Zmeskal graduated from Dublin High School in 2005, and joined the Navy. “I wanted to go do something different than the traditional college route,” he said.

He trained as an electrician, and over his four years in the Navy he was deployed three times to the Persian Gulf. He worked on a ship called a minesweeper. “It’s a small wooden ship that goes out in front of the fleet and looks for mines before the big ships come through,” he said.

Zmeskal and the crew never found a mine, but their sophisticated equipment meant that the other ships could feel safe traversing the water. “There was an acoustic instrument that we put on the water and it could make the sounds of the ships engines going through, and then we also had a magnetic cable that we would set out that would set off magnetic mines.”

When he was discharged, Zmeskal went to college at Tarleton State University to study kinesiology. “I knew I wanted to coach, so I just got certified for physical education,” he said. Later, he added a certification in history for more flexibility.

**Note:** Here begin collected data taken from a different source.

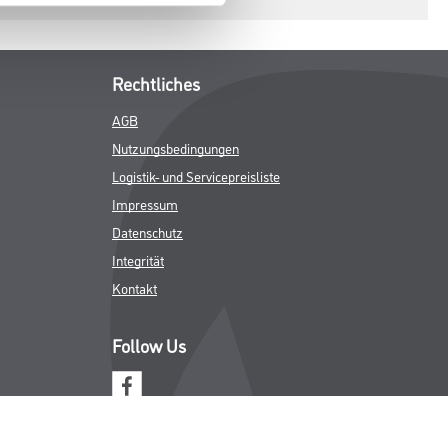
Rechtliches
AGB
Nutzungsbedingungen
Logistik- und Servicepreisliste
Impressum
Datenschutz
Integrität
Kontakt
Follow Us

To make some money during college, Zmeskal took a job on the weekends at FMC in Stephenville as a machinist. He worked on different components of oilfield machinery.

When he graduated in 2014, FMC offered him a full-time position, and Zmeskal took the job. He stayed there for a little over six years, until he was laid off during the pandemic. He began looking for other jobs, and came across a position as a coach and teacher in Dublin.

Now, he works as the head softball coach, helps coach football, and teaches government and economics at Dublin High School. “If COVID hadn’t happened I couldn’t see myself changing my career like this,” he said.

Zmeskal hopes to continue teaching, and eventually go back to school for a masters degree in educational administration. “Ultimately I’d like to be an athletic director or principal at a school,” he said.

When he’s not working, Zmeskal spends most of his time with his wife Tedra (also a Dublin graduate) and their three children, Trenton, 13, Trip, 9, and Tegan, 6. In Zmeskal family tradition, Trenton and Trip and very involved in baseball. “We’re constantly going to tournaments,” Zmeskal said.

And Tegan is still figuring out what she wants to do, Zmeskal said. “She mostly followers her brothers around and tries to figure out life as a sister,” he said.

Throughout his life, Zmeskal’s primary source of inspiration is to be someone others can look up to, whether that’s his own kids or the students he coaches. His advice to Dublin graduates is to get out and see the world. “It can really open your eyes, and make you appreciate what you have back home,” he said.